En 1918, la Primera Guerra Mundial seguía siendo un conflicto demasiado igualado. En las trincheras de Francia ninguna ofensiva conseguía doblegar al enemigo. Los soldados sentían cada vez más el peso de meses y meses de combates e incomodidades, pero la mayoría seguía cumpliendo con lo creía su deber. Es posible que la gripe española tuviera mucho que ver con la victoria final de los Aliados porque, cuando llegó a los campos de batalla, afectó en mucha mayor medida a los alemanes, que se encontraban en mitad de una ofensiva muy ambiciosa y planificada.
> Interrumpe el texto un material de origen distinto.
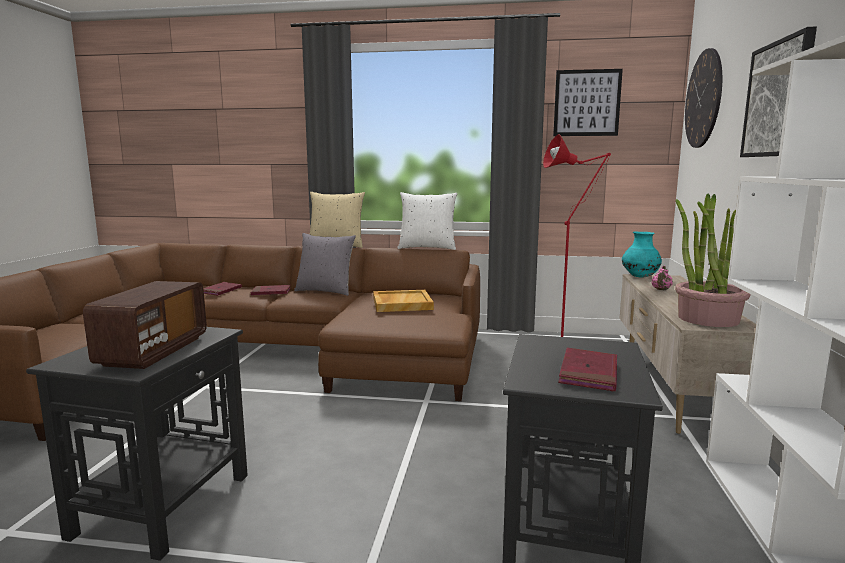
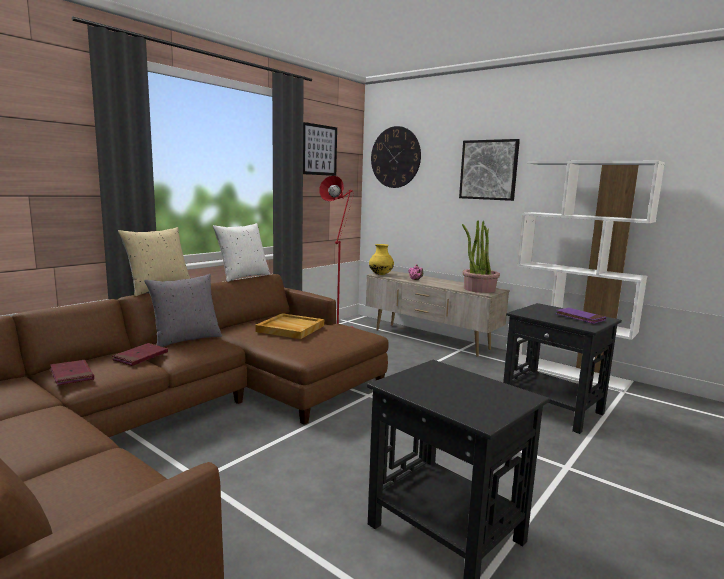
camera: 60 degrees left, 0 degrees up
(154, 351) = (475, 388): radio -> none
(588, 373) = (580, 318): red book -> purple book
(640, 277) = (381, 274): turquoise vase -> yellow vase

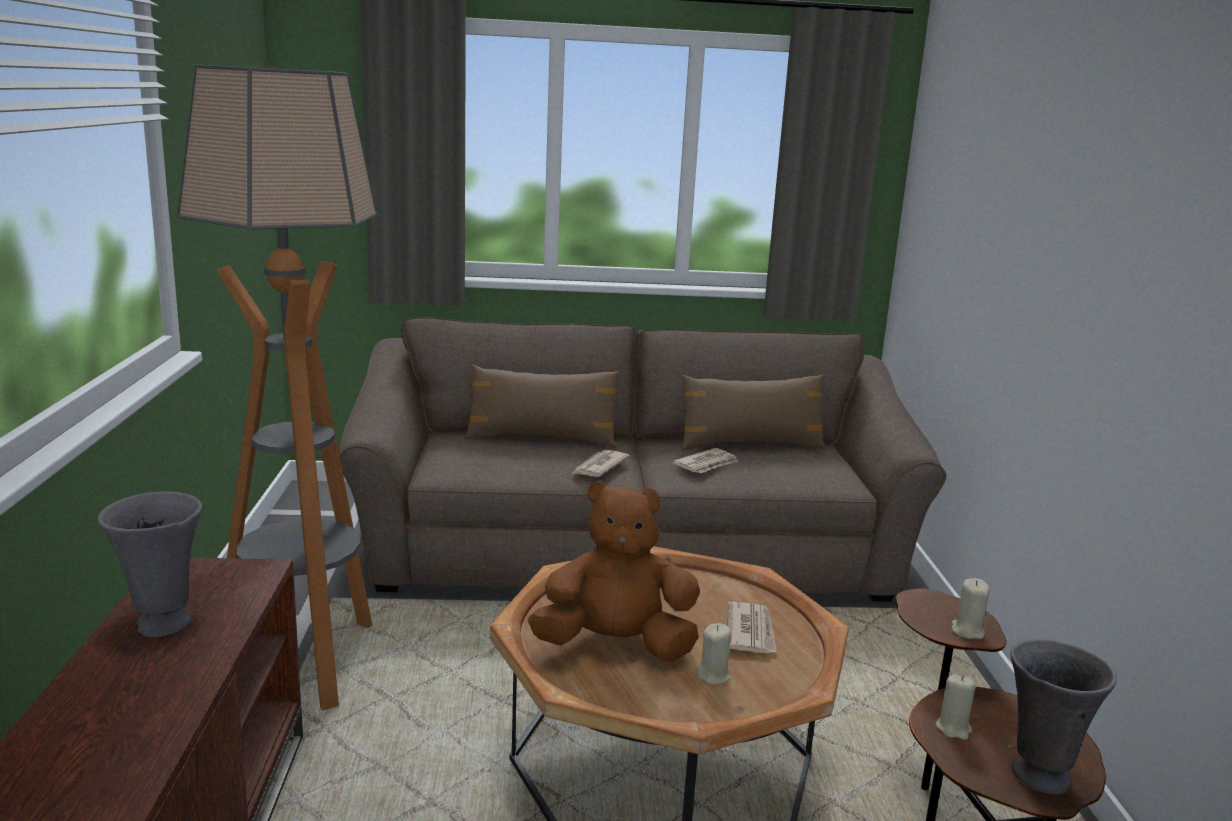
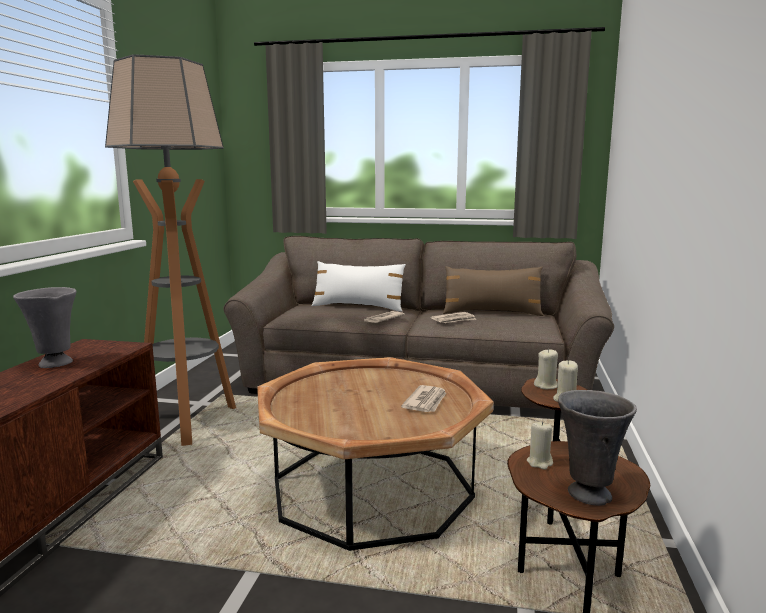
camera: 15 degrees right, 5 degrees down
(541, 439) = (358, 307): brown pillow -> white pillow
(616, 646) = (331, 403): brown plush toy -> none
(713, 675) = (383, 421): beige candle -> beige candle (546, 386)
Quizá los años de bloqueo habían debilitado los organismos de los teutones y se encontraban en aquel punto en una disposición más débil a la hora de combatir al virus. De hecho, uno de los factores decisivos en la propagación de la segunda oleada, la más letal, fue el desplazamiento de soldados una vez acabado el conflicto y las consiguientes reuniones masivas de celebración de la victoria.
Pero la epidemia no limitó sus efectos al resultado de la contienda. Numerosas poblaciones de todo el mundo fueron afectadas, aunque el volumen de su incidencia en cada una de ellas parecía obedecer más a los caprichos del destino que a otros factores. En numerosos casos, los efectos que producía en el cuerpo eran terribles: muchos pacientes no eran capaces de resistir las grave neumonía que podía acompañar al contagio, a veces hasta el punto de que la piel se tornaba de una tonalidad oscura, hasta el punto de que muchos cadáveres eran irreconocibles para los familiares. Para muchos otros, la enfermedad no se distinguía demasiado de una gripe corriente o incluso de un resfriado fuerte, ya que la lógica del virus no es matar a su portador, sino conseguir su propagación masiva. Y esto fue lo que hizo que se produjeran tantas muertes (quizá alrededor de setenta millones): aunque el porcentaje de mortandad fuera moderado, la alta incidencia de la enfermedad y el colapso de los sistemas sanitarios que esto conlleva hace que la suma total de decesos se eleve a cifras difícilmente asumibles. Algo parecido a lo que estamos viviendo hoy en día, aunque a una escala sensiblemente mayor, pero quizá experimentado por la gente con menos alarmismo, ya que, como he señalado antes, los medios de información no eran comparables a los actuales.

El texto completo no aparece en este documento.